Experiments are conducted on two benchmark suites—InjecAgent (covering direct‑harm and data‑stealing scenarios) and AgentDojo (spanning Slack, travel‑booking, and banking domains)—using nine state‑of‑the‑art models: six open‑source LLMs with publicly known chat templates (Qwen‑3, GPT‑oss‑120b, Llama‑4‑Maverick, GLM‑4.5, Kimi‑K2, Grok‑2) and three closed‑source models. Results show dramatic improvements in Attack Success Rate (ASR): ChatInject raises ASR from 5.18 % to 32.05 % on AgentDojo and from 15.13 % to 45.90 % on InjecAgent; the Model‑C_a variant reaches an average 52.33 % success on InjecAgent. Moreover, the template‑based attacks transfer across models, succeeding even against closed‑source systems whose internal token conventions are unknown. A “mixture‑of‑templates” approach further demonstrates that attackers need not know the exact target template to achieve high success.
Defensive mechanisms evaluated—including keyword filtering, role‑based blocking, and simple token‑sanitization—are largely ineffective against ChatInject, especially the multi‑turn variant. The authors argue that current reliance on static role tokens is a systemic weakness. They propose future defenses such as dynamic verification of role tags, whitelist‑based token validation for tool outputs, and meta‑prompt layers that explicitly check the integrity of the conversational context before executing any tool‑invoking instruction.
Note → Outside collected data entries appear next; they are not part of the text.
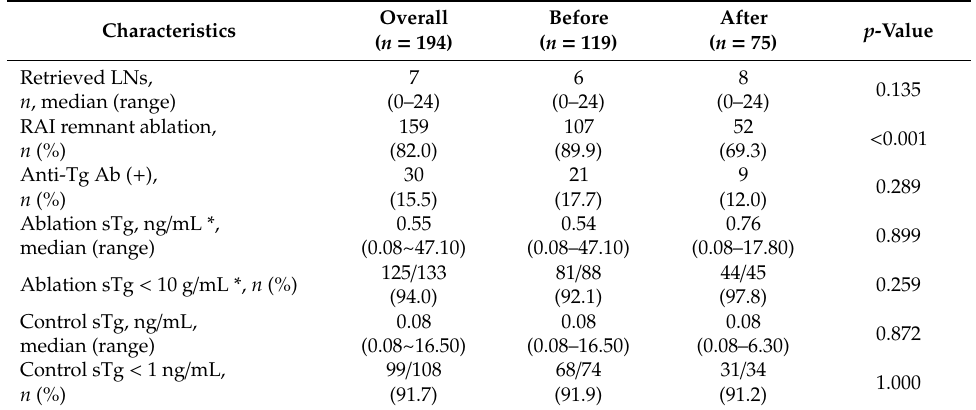
Table 3. Surgical completeness of robotic thyroid surgery, overall, before, and after the learning curve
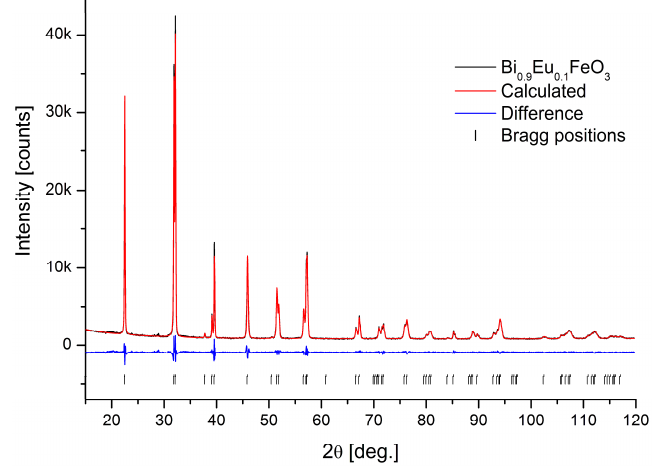
Figure 2. Polyhedral presentation of the BiFeO 3 crystal structure.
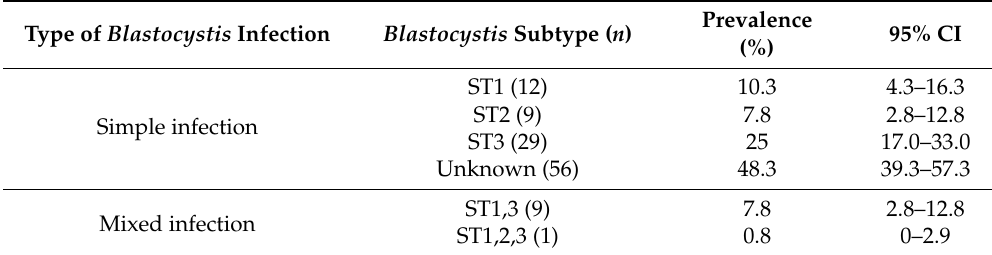
Table 1. Frequency and prevalence of Blastocystis subtypes 1, 2, and 3 (ST1, ST2, and ST3) and the type of infection identified in the tested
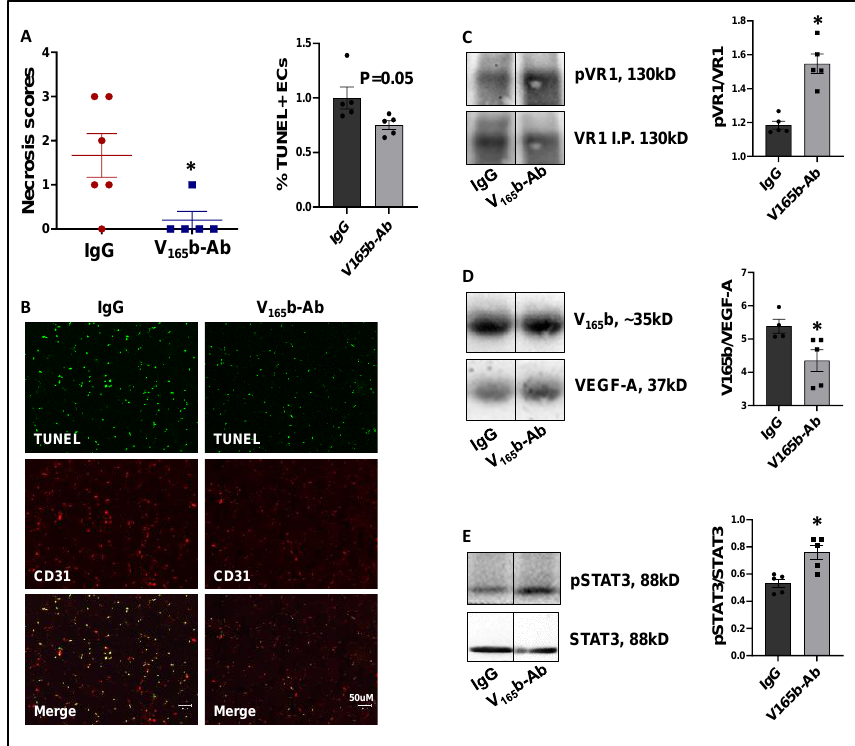
Figure 6. VEGF 165 b inhibition induces VEGFR1-STAT3 signaling and decreases necrosis in eNOS-KO mice in experimental PAD. ( A ) Necrosis scores in eNOS-KO mice ischemic muscle treated with IgG or VEGF 165 b-Ab. n ≥ 5, Non-Parametric Mann-Whitney test. ( B ) TUNEL (shown in green) and CD31 immunostaining (shown in red) to quantify endothelial apoptotic cell death in eNOS- KO mice ischemic muscle treated with IgG or V 165 b-Ab at day 3 post-HLI. n = 5. Unpaired t -test. ( C – E ) Immunoblot analysis of V 165 b, VEGF-A, and pVR1 in VEGFR1 pull-down fractions (VR1-IP); pSTAT3/STAT3 in eNOS-KO mice ischemic muscle treated with IgG or V 165 b-Ab at day 3 post-HLI. n ≥ 5. Unpaired t -test. * p < 0.05 considered significant. Data Mean ± SEM. Laser Doppler showed that VEGF 165 b-Ab in Mg-Tg ischemic muscle significantly en- hanced perfusion recovery (d7: IgG-17.3 ± 1.7 vs. V 165 b-Ab-34.0 ± 2.1; d14: IgG-44.6 ± 2.9 vs. V 165 b-Ab-74.4 ± 2.5; d21: IgG-68.6 ± 2.7 vs. V 165 b-Ab-89.1 ± 3.1; d28: IgG-74.8 ± 2.1 vs. V 165 b-Ab-95.6 ± 3.5) vs. IgG (Figure 7A). The immunohistochemistry of CD31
In summary, ChatInject reveals a previously underexplored vulnerability in LLM agents: the very structure that enables coherent multi‑turn interaction can be weaponized to bypass hierarchical safeguards and inject malicious behavior. The work broadens the threat model for LLM‑driven agents and calls for a re‑examination of how role information is encoded, validated, and protected in future agent architectures.